Few things could be more unsettling than the vision of Arabs and Israelis--or for that matter, Arabs and Arabs--rattling rockets at each other. But after a twelve-year limitation on major military aid to any Middle Eastern state, the U.S. broke the pattern by announcing that it would sell Israel a consignment of Hawk missiles. The professed reason: to offset Communist military aid to the Arab nations. Actually, the situation has not substantially changed since the 1960 pact between Nasser and the Soviet Union, which gave Egypt 60 Ilyushin jet bombers, several squadrons of new MIG-21 fighters and 500 T-54 tanks.

In itself, the Hawk does not represent any great threat to the Arabs. A supersonic ground-to-air missile with a range of 26 miles, the Hawk can hunt down hostile bombers in the skies above Israel but has little offensive capability. But the sudden reversal of U.S. policy spurred the Arab press to frenzy. "Americans urinate on their own principles!" screamed Beirut's Al Anwar. The Egyptian Gazette, drawing a parallel between the Middle East and the Caribbean, cried that "Israel is a greater menace to Arab countries than Cuba will ever be to the U.S." Cairo's semi-official Al Akhabar took a more sophisticated line in charging that the Hawk deal was aimed at U.S. Jewish voters so as "to win as many seats as possible for the Democratic Party."

Even with the Hawk, which will not be operational for at least two years, Israel theoretically lags in the missile race. Last summer Nasser witnessed the successful test firing of the El Kaher (Conqueror) rocket, built in Egypt with the help of private West German and Italian companies.

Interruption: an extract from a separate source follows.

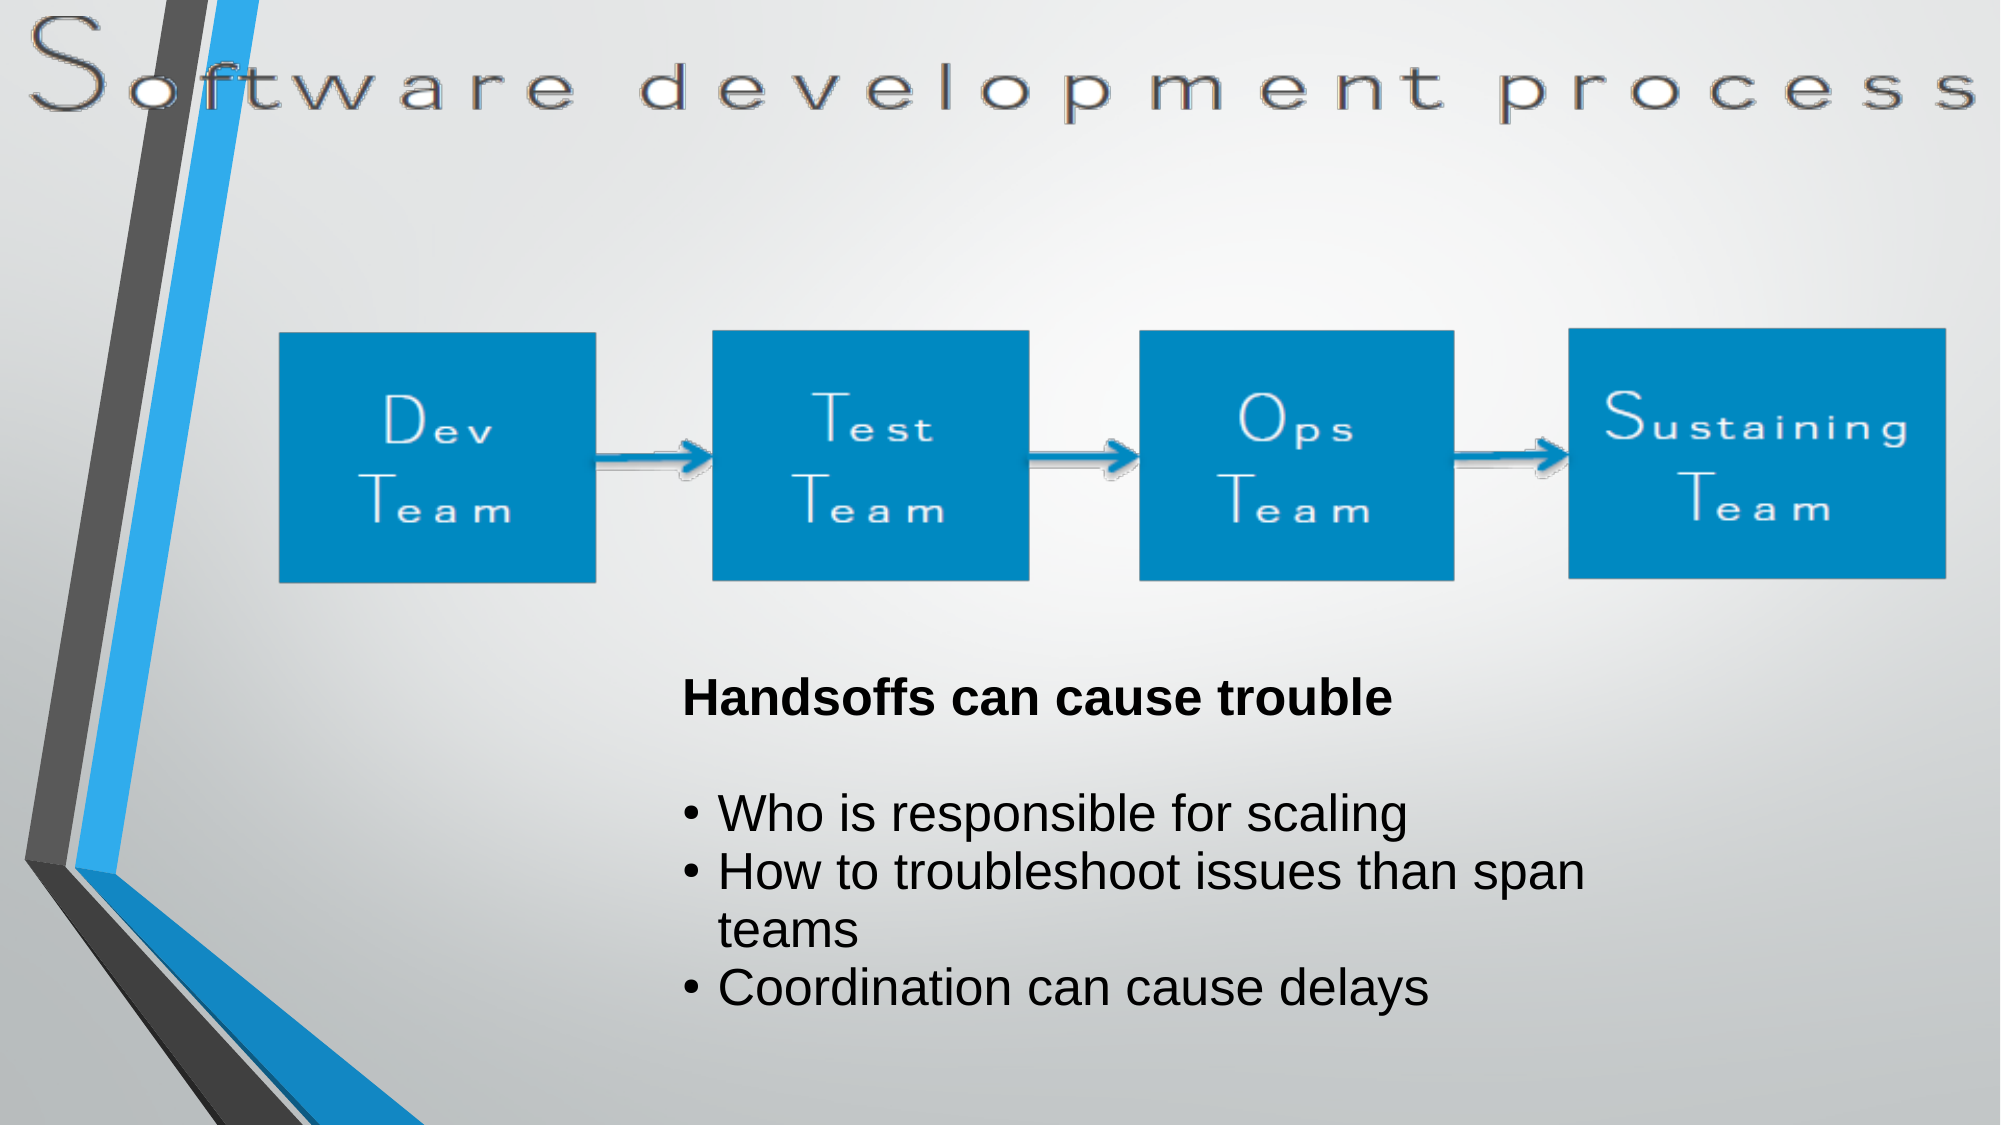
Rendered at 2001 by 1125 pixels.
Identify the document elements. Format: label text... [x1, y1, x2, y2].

text_box Handsoffs can cause trouble Who is responsible for scaling How to troubleshoot issues than span teams Coordination can cause delays [667, 661, 1663, 1070]
picture [0, 0, 2001, 1125]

El Kaher has a range of 360 miles and could land, says Nasser pointedly, "just south of Beirut," i.e., in Israel. There is even a dim possibility of nuclear warheads. In moving up the escalator toward atomic power, Israel, with French help, has built a 24,000-kw. nuclear reactor in the Negev near Beersheba. and Egypt has a 2,000-kw. reactor at Inshas, 30 miles from Cairo, built with Soviet and private West German aid.

At week's end. the arms race was taking its predictable course. Britain, which had followed the U.S. in limiting arms to the Middle East, now was ready to sell its Bloodhound missile to all comers. And the Soviet Union gleefully informed Egypt of its willingness to step up arms deliveries, including its SA-2 ground-to-air missile, as an answer to Israel's Hawks.